Tuesday, February 21, 2006

Stick to the Writing

When people write about intensely personal matters, it's tempting sometimes to stray into the psychology surrounding the situation. Let's say the writing's about the demise of a marriage, the demands of an elderly parent, alcoholism, or the loss of a life dream. A listener may feel triggered or may want to offer advice, support, a similar story from his/her life. But the focus always, in a writing group, must stay on the writing itself--the story, the words the writer has committed to paper. What works? What's memorable? What could use tweaking?

Some workshops treat everything written as fiction and refer to the writer as the narrator--it's not YOUR grandmother, it's THE grandomther.

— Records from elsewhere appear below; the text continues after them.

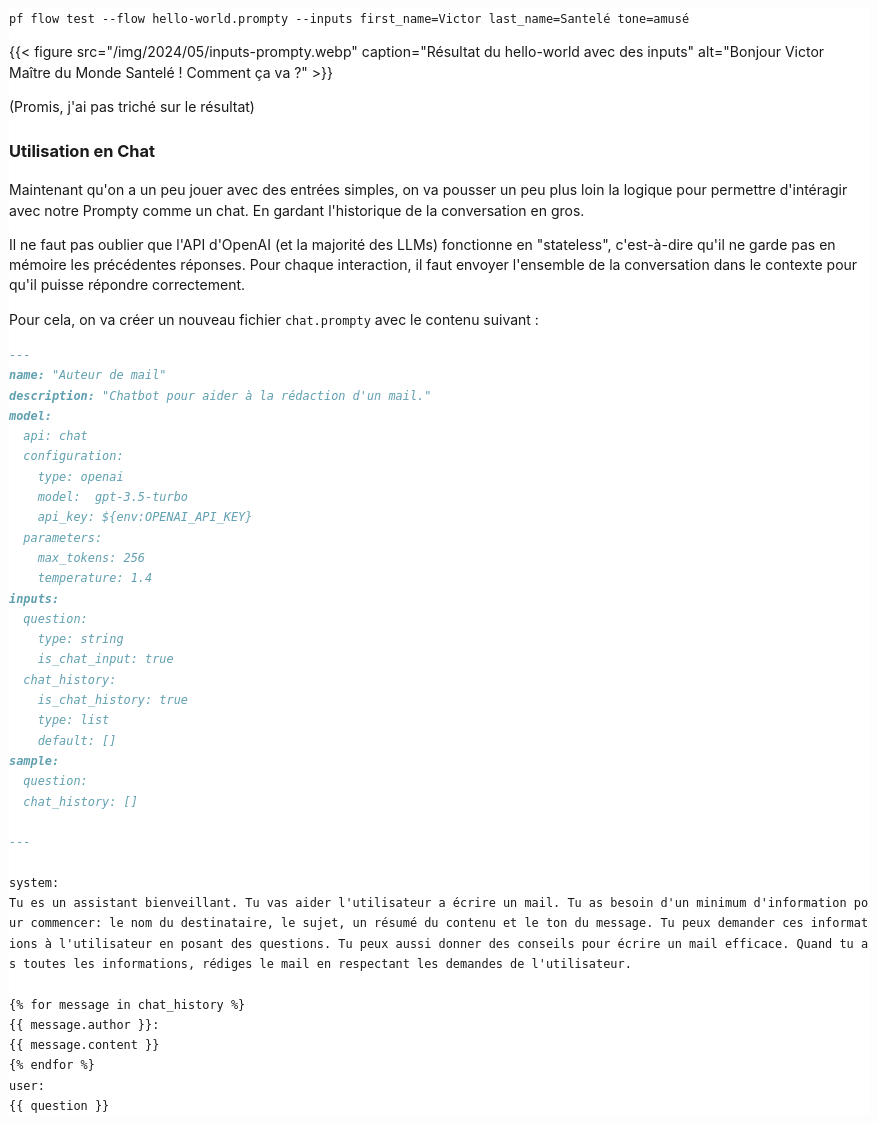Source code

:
 ```pwsh
pf flow test --flow hello-world.prompty --inputs first_name=Victor last_name=Santelé tone=amusé
```

{{< figure src="/img/2024/05/inputs-prompty.webp" caption="Résultat du hello-world avec des inputs" alt="Bonjour Victor Maître du Monde Santelé ! Comment ça va ?" >}}

(Promis, j'ai pas triché sur le résultat)

### Utilisation en Chat

Maintenant qu'on a un peu jouer avec des entrées simples, on va pousser un peu plus loin la logique pour permettre d'intéragir avec notre Prompty comme un chat. En gardant l'historique de la conversation en gros.

Il ne faut pas oublier que l'API d'OpenAI (et la majorité des LLMs) fonctionne en "stateless", c'est-à-dire qu'il ne garde pas en mémoire les précédentes réponses. Pour chaque interaction, il faut envoyer l'ensemble de la conversation dans le contexte pour qu'il puisse répondre correctement.

Pour cela, on va créer un nouveau fichier `chat.prompty` avec le contenu suivant :

```markdown
---
name: "Auteur de mail"
description: "Chatbot pour aider à la rédaction d'un mail."
model:
  api: chat
  configuration:
    type: openai
    model:  gpt-3.5-turbo
    api_key: ${env:OPENAI_API_KEY}
  parameters:
    max_tokens: 256
    temperature: 1.4
inputs:
  question:
    type: string
    is_chat_input: true
  chat_history:
    is_chat_history: true
    type: list
    default: []
sample:
  question:
  chat_history: []

---

system:
Tu es un assistant bienveillant. Tu vas aider l'utilisateur a écrire un mail. Tu as besoin d'un minimum d'information pour commencer: le nom du destinataire, le sujet, un résumé du contenu et le ton du message. Tu peux demander ces informations à l'utilisateur en posant des questions. Tu peux aussi donner des conseils pour écrire un mail efficace. Quand tu as toutes les informations, rédiges le mail en respectant les demandes de l'utilisateur.

{% for message in chat_history %}
{{ message.author }}:
{{ message.content }}
{% endfor %}
user:
{{ question }}

```
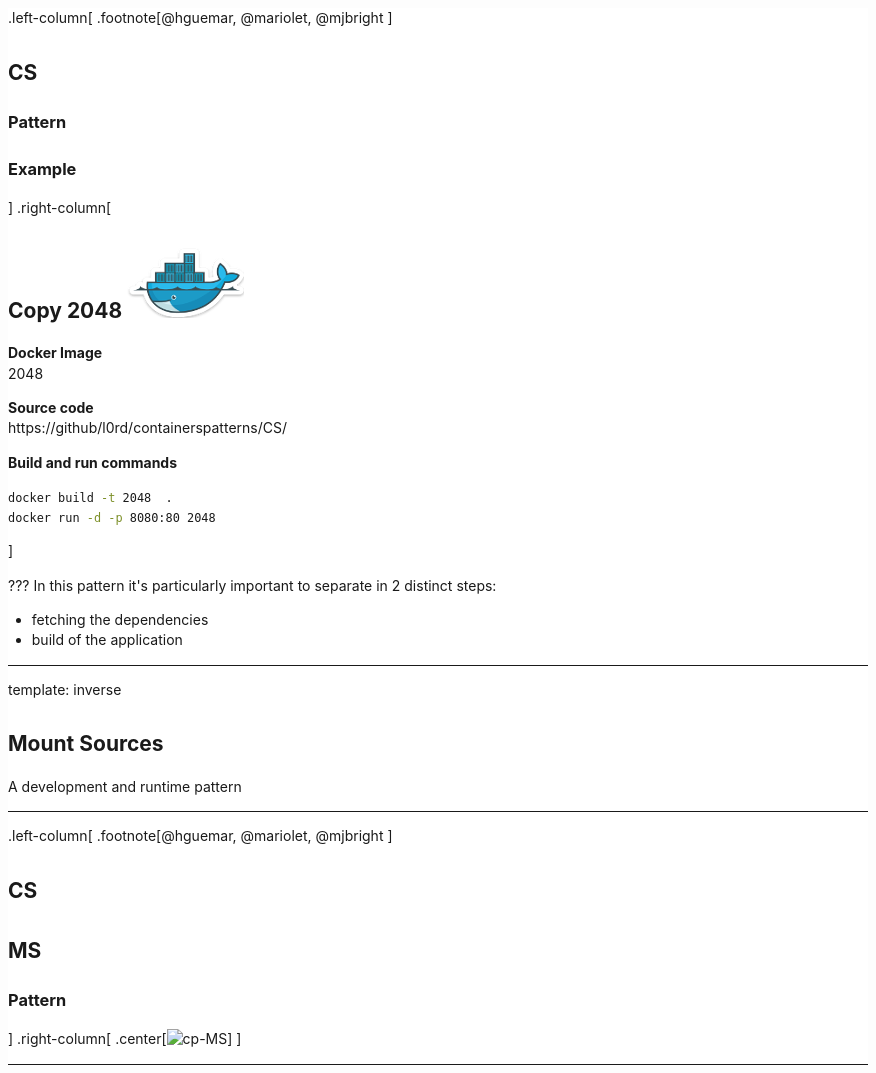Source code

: .left-column[
.footnote[@hguemar, @mariolet, @mjbright ]

  ## CS
  ### Pattern
  ### Example
]
.right-column[
## Copy 2048 ![Docker](images/docker.png)
**Docker Image**<br>2048

**Source code**<br>https://github/l0rd/containerspatterns/CS/

**Build and run commands**
```bash
docker build -t 2048  .
docker run -d -p 8080:80 2048
```
]


???
In this pattern it's particularly important to separate in 2 distinct steps:
- fetching the dependencies
- build of the application




---

template: inverse

## Mount Sources
A development and runtime pattern

---

.left-column[
.footnote[@hguemar, @mariolet, @mjbright ]

  ## CS
## MS
  ### Pattern
]
.right-column[
  .center[![cp-MS](images/cp-MS.png)]
]

---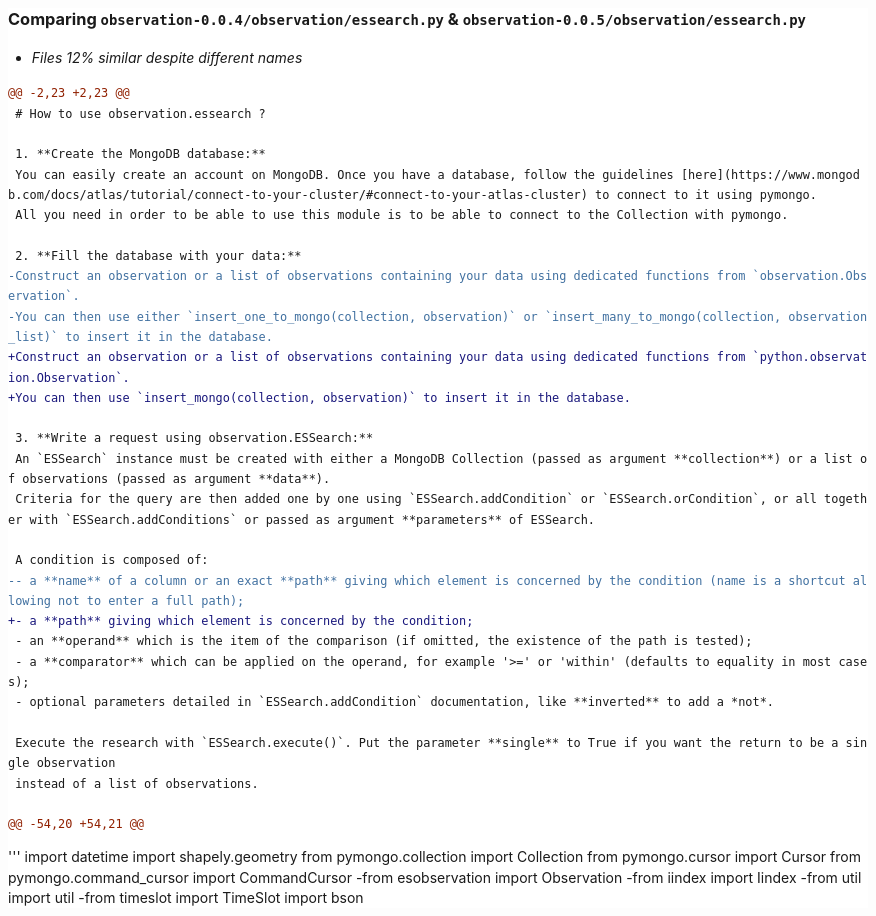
 ```diff
```

### Comparing `observation-0.0.4/observation/essearch.py` & `observation-0.0.5/observation/essearch.py`

 * *Files 12% similar despite different names*

```diff
@@ -2,23 +2,23 @@
 # How to use observation.essearch ?
 
 1. **Create the MongoDB database:**
 You can easily create an account on MongoDB. Once you have a database, follow the guidelines [here](https://www.mongodb.com/docs/atlas/tutorial/connect-to-your-cluster/#connect-to-your-atlas-cluster) to connect to it using pymongo.
 All you need in order to be able to use this module is to be able to connect to the Collection with pymongo.
 
 2. **Fill the database with your data:**
-Construct an observation or a list of observations containing your data using dedicated functions from `observation.Observation`. 
-You can then use either `insert_one_to_mongo(collection, observation)` or `insert_many_to_mongo(collection, observation_list)` to insert it in the database.
+Construct an observation or a list of observations containing your data using dedicated functions from `python.observation.Observation`. 
+You can then use `insert_mongo(collection, observation)` to insert it in the database.
 
 3. **Write a request using observation.ESSearch:**
 An `ESSearch` instance must be created with either a MongoDB Collection (passed as argument **collection**) or a list of observations (passed as argument **data**).
 Criteria for the query are then added one by one using `ESSearch.addCondition` or `ESSearch.orCondition`, or all together with `ESSearch.addConditions` or passed as argument **parameters** of ESSearch.
 
 A condition is composed of:
-- a **name** of a column or an exact **path** giving which element is concerned by the condition (name is a shortcut allowing not to enter a full path);
+- a **path** giving which element is concerned by the condition;
 - an **operand** which is the item of the comparison (if omitted, the existence of the path is tested);
 - a **comparator** which can be applied on the operand, for example '>=' or 'within' (defaults to equality in most cases);
 - optional parameters detailed in `ESSearch.addCondition` documentation, like **inverted** to add a *not*.
 
 Execute the research with `ESSearch.execute()`. Put the parameter **single** to True if you want the return to be a single observation
 instead of a list of observations.
 
@@ -54,20 +54,21 @@
 ```
 '''
 import datetime
 import shapely.geometry
 from pymongo.collection import Collection
 from pymongo.cursor import Cursor
 from pymongo.command_cursor import CommandCursor
-from esobservation import Observation
-from iindex import Iindex
-from util import util
-from timeslot import TimeSlot
 import bson
 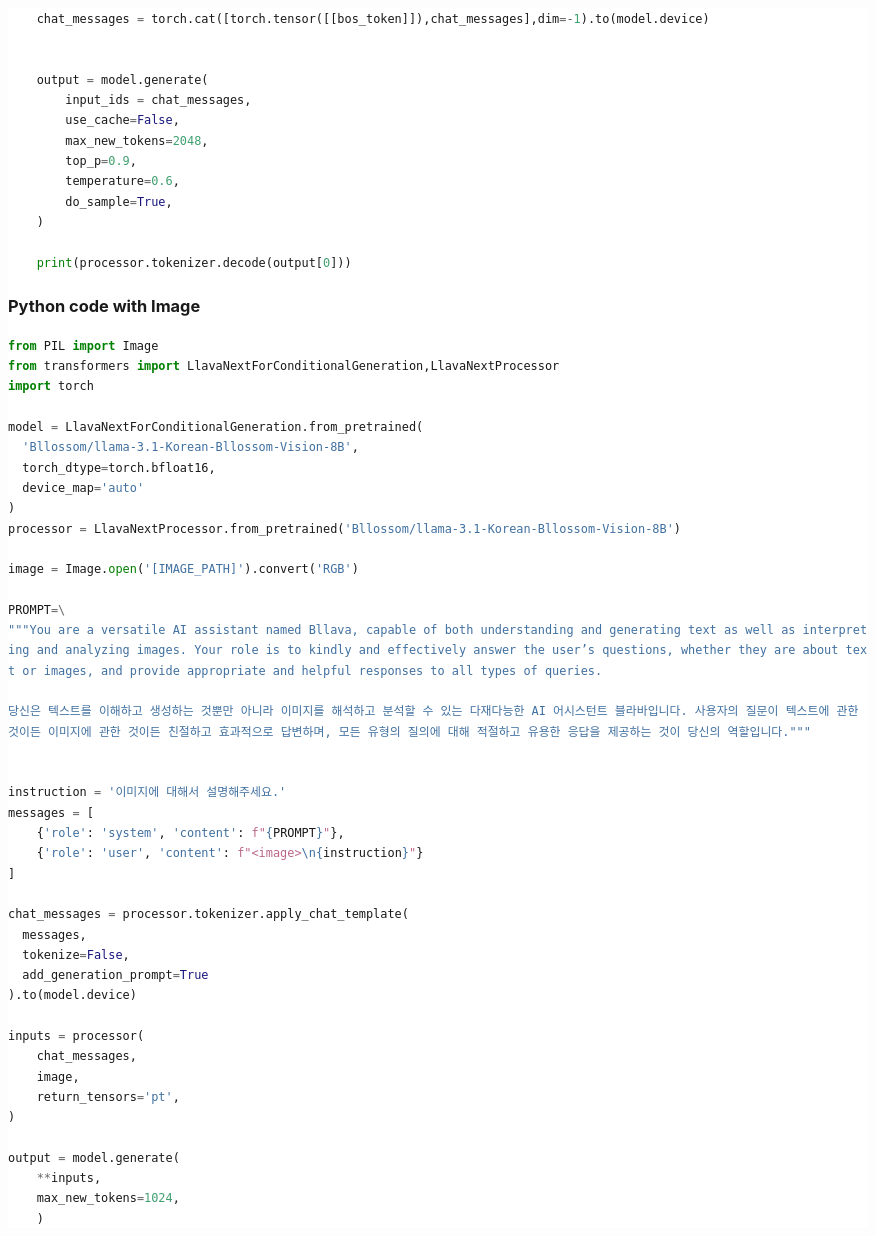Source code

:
 ```python
    chat_messages = torch.cat([torch.tensor([[bos_token]]),chat_messages],dim=-1).to(model.device)
    

    output = model.generate(
        input_ids = chat_messages,
        use_cache=False,
        max_new_tokens=2048,
        top_p=0.9,
        temperature=0.6,
        do_sample=True,
    )

    print(processor.tokenizer.decode(output[0]))
```

### Python code with Image
```python
from PIL import Image
from transformers import LlavaNextForConditionalGeneration,LlavaNextProcessor
import torch

model = LlavaNextForConditionalGeneration.from_pretrained(
  'Bllossom/llama-3.1-Korean-Bllossom-Vision-8B',
  torch_dtype=torch.bfloat16,
  device_map='auto'
)
processor = LlavaNextProcessor.from_pretrained('Bllossom/llama-3.1-Korean-Bllossom-Vision-8B')

image = Image.open('[IMAGE_PATH]').convert('RGB')

PROMPT=\
"""You are a versatile AI assistant named Bllava, capable of both understanding and generating text as well as interpreting and analyzing images. Your role is to kindly and effectively answer the user’s questions, whether they are about text or images, and provide appropriate and helpful responses to all types of queries.

당신은 텍스트를 이해하고 생성하는 것뿐만 아니라 이미지를 해석하고 분석할 수 있는 다재다능한 AI 어시스턴트 블라바입니다. 사용자의 질문이 텍스트에 관한 것이든 이미지에 관한 것이든 친절하고 효과적으로 답변하며, 모든 유형의 질의에 대해 적절하고 유용한 응답을 제공하는 것이 당신의 역할입니다."""


instruction = '이미지에 대해서 설명해주세요.'
messages = [
    {'role': 'system', 'content': f"{PROMPT}"},
    {'role': 'user', 'content': f"<image>\n{instruction}"}
]

chat_messages = processor.tokenizer.apply_chat_template(
  messages,
  tokenize=False,
  add_generation_prompt=True
).to(model.device)

inputs = processor(
    chat_messages,
    image,
    return_tensors='pt',
)

output = model.generate(
    **inputs,
    max_new_tokens=1024,
    )

```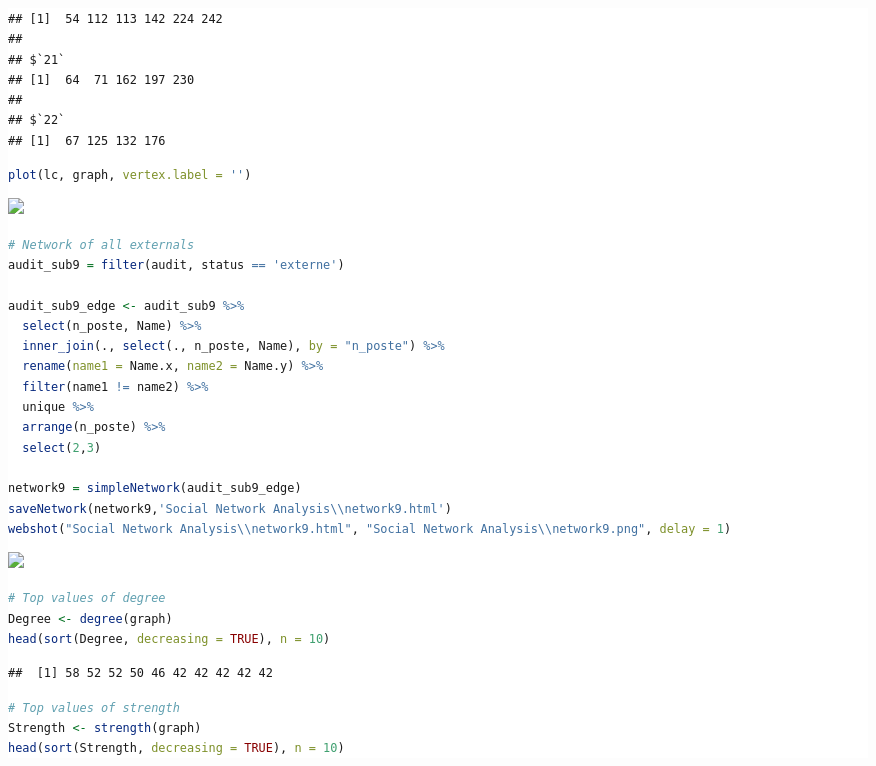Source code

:     ## [1]  54 112 113 142 224 242
    ## 
    ## $`21`
    ## [1]  64  71 162 197 230
    ## 
    ## $`22`
    ## [1]  67 125 132 176

``` r
plot(lc, graph, vertex.label = '')
```

![](social_network_analysis_files/figure-gfm/unnamed-chunk-10-1.png)

``` r
# Network of all externals
audit_sub9 = filter(audit, status == 'externe')

audit_sub9_edge <- audit_sub9 %>%
  select(n_poste, Name) %>%
  inner_join(., select(., n_poste, Name), by = "n_poste") %>%
  rename(name1 = Name.x, name2 = Name.y) %>%
  filter(name1 != name2) %>%
  unique %>%
  arrange(n_poste) %>%
  select(2,3)

network9 = simpleNetwork(audit_sub9_edge)
saveNetwork(network9,'Social Network Analysis\\network9.html')
webshot("Social Network Analysis\\network9.html", "Social Network Analysis\\network9.png", delay = 1)
```

![](social_network_analysis_files/figure-gfm/unnamed-chunk-11-1.png)

``` r
# Top values of degree
Degree <- degree(graph)
head(sort(Degree, decreasing = TRUE), n = 10)
```

    ##  [1] 58 52 52 50 46 42 42 42 42 42

``` r
# Top values of strength
Strength <- strength(graph)
head(sort(Strength, decreasing = TRUE), n = 10)
```
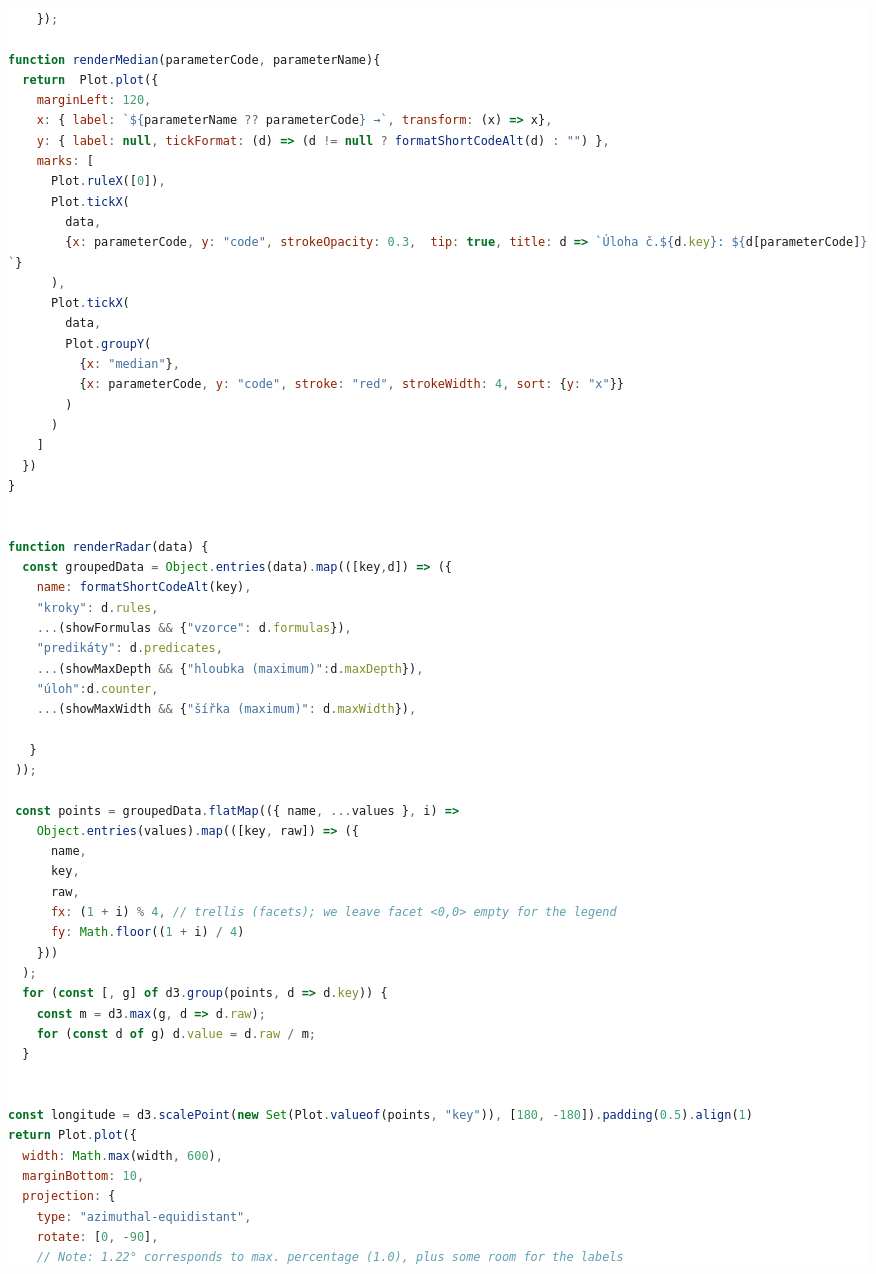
 ```js
    });

function renderMedian(parameterCode, parameterName){  
  return  Plot.plot({
    marginLeft: 120,
    x: { label: `${parameterName ?? parameterCode} →`, transform: (x) => x},
    y: { label: null, tickFormat: (d) => (d != null ? formatShortCodeAlt(d) : "") },
    marks: [
      Plot.ruleX([0]),
      Plot.tickX(
        data,
        {x: parameterCode, y: "code", strokeOpacity: 0.3,  tip: true, title: d => `Úloha č.${d.key}: ${d[parameterCode]}`}
      ),
      Plot.tickX(
        data,
        Plot.groupY(
          {x: "median"},
          {x: parameterCode, y: "code", stroke: "red", strokeWidth: 4, sort: {y: "x"}}    
        )
      )
    ]
  })
}


function renderRadar(data) {
  const groupedData = Object.entries(data).map(([key,d]) => ({
    name: formatShortCodeAlt(key),
    "kroky": d.rules,
    ...(showFormulas && {"vzorce": d.formulas}),    
    "predikáty": d.predicates,    
    ...(showMaxDepth && {"hloubka (maximum)":d.maxDepth}),
    "úloh":d.counter,
    ...(showMaxWidth && {"šířka (maximum)": d.maxWidth}),

   }
 ));

 const points = groupedData.flatMap(({ name, ...values }, i) =>
    Object.entries(values).map(([key, raw]) => ({
      name,
      key,
      raw,
      fx: (1 + i) % 4, // trellis (facets); we leave facet <0,0> empty for the legend
      fy: Math.floor((1 + i) / 4)
    }))
  );
  for (const [, g] of d3.group(points, d => d.key)) {
    const m = d3.max(g, d => d.raw);
    for (const d of g) d.value = d.raw / m;
  }


const longitude = d3.scalePoint(new Set(Plot.valueof(points, "key")), [180, -180]).padding(0.5).align(1)
return Plot.plot({
  width: Math.max(width, 600),
  marginBottom: 10,
  projection: {
    type: "azimuthal-equidistant",
    rotate: [0, -90],
    // Note: 1.22° corresponds to max. percentage (1.0), plus some room for the labels
```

Since I teach writing from personal experience I don't set up my workshops that way. But we all need to remember that this is not group therapy; it's a writing group.


Judi Pom said...

Carol I agree with what you say here. I would also venture to say that not only is the reader not getting feedback on his/her writing but also the attention turns from the reader to commentator and so those few moments of attention that everyone is so desperate for and patiently waits for get turned around and the focus turns to the commentor. That said, I must tell you that I've been waiting for you to change this blog because I didn't have much to add and also because you did say that you hoped to blog everyday. A big time committment wouldn't you say? Til then

Judi Pom said...

Oh dear, I should have edited my comments before hitting post. See, I am definitely not a first draft person.

Carol Henderson said...

I dis say that but I've been traveling, working on the taxes, finishing up some work assignments. Still, there is always time to blog in a given day--anybody can find 15 minutes. And now that you're watching me I'm going to find it! What's your blog address? Why not post it here--touche!